In a grand gesture on Independence Day 1876 B. B. Paddock’s Daily Democrat introduced a double-duty nameplate atop its front page: First, the nameplate celebrated Fort Worth’s imminent coming of age with the arrival of the first train (see Part 1). Second, the nameplate proudly displayed the “Where the Panther Laid Down” nickname that had been born in 1875 with a belittling yarn in the Dallas Daily Herald by Dallasite Robert Cowart. At the eight o’clock position on the circle can be seen a train, its engine billowing black smoke. At the six o’clock position can be seen a panther at rest.
Part 2 of this three-part post concentrates on the Democrat’s celebration of Fort Worth’s coming of age.
This is an excerpt from a longer Democrat article of July 4 explaining the new logo. Fort Worth may have been a sleepy “suburban village” “where the panter laid down” in 1875, but the railroad would soon transform Pantherville into “the most prominent place in Northern Texas.”
On July 5 the Democrat declared Fort Worth to be “Red Hot.” “By the 18th inst., the steam horse will be blowing his hot breath into the faces of our people”—people who will “ride upon the waves of prosperity into the haven of wealth, affluence, and power.”
On July 13, as the railroad bridge over Sycamore Creek was being built three miles away, the Democrat pondered how best Fort Worth should stage a “grand jollification” to celebrate “the most important event that has ever occurred in our city since ‘the panter laid down’ here.”
On July 15 the Democrat chided its readers for being slow to plan a celebration. And lo, the Democrat did wax biblical (with a dig at the Sodom thirty miles downstream): “The Israelites of old had but little more reason for joy at their deliverance from Egyptian bondage than this people have for their emancipation from the thraldom exercised over them by the cross roads village of Dallas, to whom we have been compelled for three years to pay tribute of the most exorbitant kind.”
But finally, on July 18—the eve of “emancipation”—the Democrat reported that a citizens meeting would be held at 4 p.m. that day to plan a “grand jollification” in the form of a barbecue to welcome the Texas & Pacific railroad to Fort Worth.

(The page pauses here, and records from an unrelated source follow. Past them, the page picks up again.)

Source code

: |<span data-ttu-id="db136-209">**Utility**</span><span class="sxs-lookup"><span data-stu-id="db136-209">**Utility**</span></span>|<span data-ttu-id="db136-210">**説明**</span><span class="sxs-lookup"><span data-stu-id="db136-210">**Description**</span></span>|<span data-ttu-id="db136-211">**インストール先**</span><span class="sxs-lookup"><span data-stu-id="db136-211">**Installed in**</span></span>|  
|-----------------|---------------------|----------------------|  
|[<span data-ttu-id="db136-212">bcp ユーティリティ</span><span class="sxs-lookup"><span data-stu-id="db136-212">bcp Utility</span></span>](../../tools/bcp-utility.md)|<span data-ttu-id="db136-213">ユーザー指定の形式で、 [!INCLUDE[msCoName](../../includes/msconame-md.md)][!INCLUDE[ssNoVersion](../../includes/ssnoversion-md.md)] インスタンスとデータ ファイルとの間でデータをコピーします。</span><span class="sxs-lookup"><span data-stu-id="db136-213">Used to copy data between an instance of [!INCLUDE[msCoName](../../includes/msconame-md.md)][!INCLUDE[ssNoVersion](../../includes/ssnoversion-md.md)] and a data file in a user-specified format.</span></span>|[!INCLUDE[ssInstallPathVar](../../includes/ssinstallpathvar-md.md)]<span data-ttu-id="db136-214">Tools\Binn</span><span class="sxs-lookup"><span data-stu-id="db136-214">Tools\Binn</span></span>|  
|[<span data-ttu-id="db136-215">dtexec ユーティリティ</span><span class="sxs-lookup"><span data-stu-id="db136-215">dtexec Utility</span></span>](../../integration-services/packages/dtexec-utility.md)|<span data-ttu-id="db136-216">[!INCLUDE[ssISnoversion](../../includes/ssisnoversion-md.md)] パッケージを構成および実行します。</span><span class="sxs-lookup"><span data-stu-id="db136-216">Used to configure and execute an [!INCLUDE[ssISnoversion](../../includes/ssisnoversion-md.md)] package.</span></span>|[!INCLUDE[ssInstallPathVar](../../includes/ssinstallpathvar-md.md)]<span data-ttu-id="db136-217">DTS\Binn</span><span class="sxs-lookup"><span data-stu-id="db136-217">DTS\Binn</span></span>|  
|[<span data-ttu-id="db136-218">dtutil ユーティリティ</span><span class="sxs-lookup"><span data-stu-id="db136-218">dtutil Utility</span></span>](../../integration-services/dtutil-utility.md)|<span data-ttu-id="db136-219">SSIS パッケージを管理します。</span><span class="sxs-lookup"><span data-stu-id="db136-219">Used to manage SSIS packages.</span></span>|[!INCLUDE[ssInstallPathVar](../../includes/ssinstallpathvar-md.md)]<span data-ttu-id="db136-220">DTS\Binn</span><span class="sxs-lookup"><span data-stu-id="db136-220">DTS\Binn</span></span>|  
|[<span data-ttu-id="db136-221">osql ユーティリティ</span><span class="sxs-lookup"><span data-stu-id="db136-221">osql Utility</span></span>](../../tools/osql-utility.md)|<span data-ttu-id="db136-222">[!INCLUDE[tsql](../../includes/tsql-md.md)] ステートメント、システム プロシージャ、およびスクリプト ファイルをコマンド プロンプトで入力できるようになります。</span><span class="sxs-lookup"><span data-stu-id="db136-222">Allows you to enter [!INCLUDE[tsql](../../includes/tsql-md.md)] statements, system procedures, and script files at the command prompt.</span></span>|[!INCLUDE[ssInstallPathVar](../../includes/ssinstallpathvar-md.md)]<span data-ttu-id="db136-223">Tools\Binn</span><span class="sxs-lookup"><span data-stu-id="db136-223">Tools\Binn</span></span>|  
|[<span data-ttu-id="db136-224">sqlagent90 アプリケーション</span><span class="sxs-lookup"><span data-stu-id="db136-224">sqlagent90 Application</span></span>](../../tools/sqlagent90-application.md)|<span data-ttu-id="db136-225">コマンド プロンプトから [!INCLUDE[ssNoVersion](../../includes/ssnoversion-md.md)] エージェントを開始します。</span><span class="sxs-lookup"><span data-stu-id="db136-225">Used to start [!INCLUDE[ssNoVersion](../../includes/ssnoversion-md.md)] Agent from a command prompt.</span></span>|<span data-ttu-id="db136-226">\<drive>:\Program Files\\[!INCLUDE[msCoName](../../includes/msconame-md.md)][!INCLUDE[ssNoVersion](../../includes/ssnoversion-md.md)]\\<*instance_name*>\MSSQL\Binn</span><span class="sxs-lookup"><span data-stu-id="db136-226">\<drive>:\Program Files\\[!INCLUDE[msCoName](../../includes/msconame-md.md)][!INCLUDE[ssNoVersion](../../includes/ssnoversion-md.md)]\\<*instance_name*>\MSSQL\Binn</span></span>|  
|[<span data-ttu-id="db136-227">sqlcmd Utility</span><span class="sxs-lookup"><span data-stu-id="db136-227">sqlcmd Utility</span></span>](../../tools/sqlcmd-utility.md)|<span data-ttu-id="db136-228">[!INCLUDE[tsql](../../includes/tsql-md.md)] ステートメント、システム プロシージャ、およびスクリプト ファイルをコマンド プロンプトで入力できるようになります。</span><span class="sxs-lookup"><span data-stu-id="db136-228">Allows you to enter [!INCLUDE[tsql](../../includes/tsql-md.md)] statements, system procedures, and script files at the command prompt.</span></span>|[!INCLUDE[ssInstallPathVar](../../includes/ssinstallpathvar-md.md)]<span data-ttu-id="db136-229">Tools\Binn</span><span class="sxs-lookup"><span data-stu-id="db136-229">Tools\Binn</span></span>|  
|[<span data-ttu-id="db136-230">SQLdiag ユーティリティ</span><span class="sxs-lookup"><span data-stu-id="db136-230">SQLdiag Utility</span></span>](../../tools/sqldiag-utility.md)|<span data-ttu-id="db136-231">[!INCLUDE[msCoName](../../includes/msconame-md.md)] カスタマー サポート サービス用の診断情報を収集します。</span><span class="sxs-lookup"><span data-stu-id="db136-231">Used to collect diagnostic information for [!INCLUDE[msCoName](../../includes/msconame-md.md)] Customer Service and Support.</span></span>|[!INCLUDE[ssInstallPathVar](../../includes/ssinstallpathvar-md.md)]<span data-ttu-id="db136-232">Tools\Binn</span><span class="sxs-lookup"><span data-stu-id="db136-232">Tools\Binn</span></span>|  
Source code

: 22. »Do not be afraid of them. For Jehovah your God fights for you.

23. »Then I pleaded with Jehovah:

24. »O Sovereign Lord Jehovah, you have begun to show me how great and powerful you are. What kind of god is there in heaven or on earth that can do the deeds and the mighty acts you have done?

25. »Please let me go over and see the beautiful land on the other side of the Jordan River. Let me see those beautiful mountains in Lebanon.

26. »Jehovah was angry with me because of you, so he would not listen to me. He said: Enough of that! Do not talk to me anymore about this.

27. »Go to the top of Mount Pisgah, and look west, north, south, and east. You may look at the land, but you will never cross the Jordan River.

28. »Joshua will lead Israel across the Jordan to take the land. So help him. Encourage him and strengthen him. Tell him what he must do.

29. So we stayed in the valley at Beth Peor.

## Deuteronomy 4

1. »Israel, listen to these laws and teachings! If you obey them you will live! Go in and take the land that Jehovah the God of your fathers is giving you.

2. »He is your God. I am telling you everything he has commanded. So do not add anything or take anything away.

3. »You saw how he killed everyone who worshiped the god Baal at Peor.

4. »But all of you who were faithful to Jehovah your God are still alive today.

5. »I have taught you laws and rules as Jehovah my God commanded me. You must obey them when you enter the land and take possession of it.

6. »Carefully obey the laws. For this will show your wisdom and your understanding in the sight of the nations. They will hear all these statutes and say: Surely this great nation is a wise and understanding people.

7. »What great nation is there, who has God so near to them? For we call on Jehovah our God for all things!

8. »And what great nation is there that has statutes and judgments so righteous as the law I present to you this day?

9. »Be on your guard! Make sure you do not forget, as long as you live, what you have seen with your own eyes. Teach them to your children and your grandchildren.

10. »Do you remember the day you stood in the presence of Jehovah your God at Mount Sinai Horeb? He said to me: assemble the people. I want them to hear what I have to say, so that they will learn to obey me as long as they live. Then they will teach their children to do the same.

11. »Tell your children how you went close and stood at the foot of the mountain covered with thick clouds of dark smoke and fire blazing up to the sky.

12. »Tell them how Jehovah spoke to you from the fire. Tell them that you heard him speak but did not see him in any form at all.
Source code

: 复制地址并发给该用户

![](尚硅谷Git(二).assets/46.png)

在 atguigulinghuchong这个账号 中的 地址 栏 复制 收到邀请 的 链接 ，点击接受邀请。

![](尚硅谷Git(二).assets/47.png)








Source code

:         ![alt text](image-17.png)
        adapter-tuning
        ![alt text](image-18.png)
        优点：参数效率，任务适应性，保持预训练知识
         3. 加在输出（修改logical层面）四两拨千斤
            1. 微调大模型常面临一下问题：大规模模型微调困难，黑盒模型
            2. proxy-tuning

Apparently when the first train arrived on July 19 it did not reach the site of the planned passenger depot at the foot of Main Street because on that day the Democrat wrote: “In eight days the railroad will reach its depot grounds, and in eight days Fort Worth will be wild, mad with excitement. We congratulate her in attaining her long labored for event.” The editorial ended with a special recognition of editor Paddock.
On July 20 the Democrat briefly answered the journalistic five Ws of the first train’s arrival on July 19 and then rolled out the purple prose and let ’er rip after three long years of “doubt, despair, sore disappointment, and darkest gloom.”
(The Democrat’s coverage of this monumental event shows us how much newspapers have changed. Back then local news was seldom on the front page, which instead was devoted to local advertisers and out-of-town news by telegraph. With the exception of two articles, all the articles in these three posts were on inside pages. Most news stories of the era were set in a single column and topped by a headline whose font size is small by today’s standard. Illustrations were confined to ads.)
As the celebration—much of it conducted in saloons—began, Paddock cautioned: “Our police officers should exercise discretion . . . D.D.’s [drunk and disorderlys] must be treated with leniency for a few days.”
Also on July 20 the Democrat printed a flowery entreaty by “one of the watchmen on the tower” who signed with the initials “R.M.N.” R.M.N. urged citizens to keep working, to “pace gently down the home-stretch.”
By July 25 the writers at the Democrat, possibly including B. B. Paddock himself, seemed positively drunk with glee. In this exchange, the Jefferson Jimplecute congratulated Fort Worth and singled out editor Paddock. The Democrat’s sassy reply reflects the rising self-esteem of a cowtown on the ascendant.
On July 29—just ten days after the first train arrived in town—the Democrat reported the numbers for the final herd of the cattle drive of 1876. Cowtown’s first big deal—the cattle drives—would soon yield to Cowtown’s second big deal—the railroads. It just made more sense to ship cattle to northern markets by train than by trail. Yes siree Bob, for Cowtown, the railroad was going to change everything.